[Start of Extract provided]

The point is that $10,000 to me is worth more than 1% of the value to me of
$1,000,000. Whereas I would probably pay $1.10 for a 1% chance of winning
$100, though not on a regular basis.

------
harpastum
I was a little confused when I read the section on the St. Petersburg Lottery,
so I looked around to see what it was all about.

In order to find the expected value, you simply multiply the probability of
the event by its expected payout. Then to find the total expected value, you
sum all of the possible outcomes. So the probability of the first flip being
tails (1/2) times the payout ($1), gives the expected value of that flip
($0.50). The rest of the flips follow in a similar way: 2nd (1/4)x($2)=0.50,
3rd (1/8)x($2)=0.50, 4th (1/16)x($4)=0.50, etc.

[End of Extract provided]
[Start of Supplied information]

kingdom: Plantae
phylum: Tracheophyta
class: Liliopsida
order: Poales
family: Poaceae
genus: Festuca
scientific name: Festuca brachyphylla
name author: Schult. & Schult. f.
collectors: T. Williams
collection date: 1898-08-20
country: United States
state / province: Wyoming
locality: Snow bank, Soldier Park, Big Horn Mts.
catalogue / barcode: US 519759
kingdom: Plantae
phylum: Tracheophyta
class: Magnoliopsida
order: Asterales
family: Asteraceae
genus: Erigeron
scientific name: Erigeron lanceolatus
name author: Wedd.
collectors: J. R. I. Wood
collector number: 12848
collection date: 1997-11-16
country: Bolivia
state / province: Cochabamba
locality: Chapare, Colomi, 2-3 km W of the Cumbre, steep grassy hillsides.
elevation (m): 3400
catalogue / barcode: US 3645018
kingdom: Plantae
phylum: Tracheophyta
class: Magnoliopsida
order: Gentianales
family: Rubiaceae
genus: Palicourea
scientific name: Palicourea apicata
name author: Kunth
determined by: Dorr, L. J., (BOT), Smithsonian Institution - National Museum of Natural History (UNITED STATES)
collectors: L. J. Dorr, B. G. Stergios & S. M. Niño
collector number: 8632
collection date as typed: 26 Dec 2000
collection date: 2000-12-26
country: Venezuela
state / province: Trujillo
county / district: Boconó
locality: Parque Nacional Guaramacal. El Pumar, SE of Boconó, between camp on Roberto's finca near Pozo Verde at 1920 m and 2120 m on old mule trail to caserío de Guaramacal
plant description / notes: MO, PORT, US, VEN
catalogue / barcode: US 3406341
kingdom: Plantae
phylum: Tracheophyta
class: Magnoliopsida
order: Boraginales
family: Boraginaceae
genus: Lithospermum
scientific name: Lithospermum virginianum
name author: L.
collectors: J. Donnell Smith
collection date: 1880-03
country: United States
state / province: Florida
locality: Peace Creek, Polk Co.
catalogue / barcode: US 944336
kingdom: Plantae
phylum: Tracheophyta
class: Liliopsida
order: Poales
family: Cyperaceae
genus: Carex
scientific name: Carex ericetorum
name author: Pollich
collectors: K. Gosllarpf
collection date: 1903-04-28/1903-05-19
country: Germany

[End of Supplied information]

- _Objective_
Continue the forum thread on expected value and the St. Petersburg lottery, starting after its final sentence.

- _In response_
If you take the sum of these values to an infinite number of flips
(.50+.50+.50+...), you end up with an expected value of infinity. On the other
hand, even if the bank is ridiculously wealthy [1] (i.e. US GDP), the expected
payout is ridiculously small. That, to me, is the crux of the fallacy. It
reminds me of the legend of the creator of chess who asked for one grain of
rice for the first square of the chessboard, two for the second, four for the
third, etc. which becomes greater than the world production of rice after a
few dozen squares.

[1][http://en.wikipedia.org/wiki/St._Petersburg_paradox#Finite_S...](http://en.wikipedia.org/wiki/St._Petersburg_paradox#Finite_St._Petersburg_lotteries)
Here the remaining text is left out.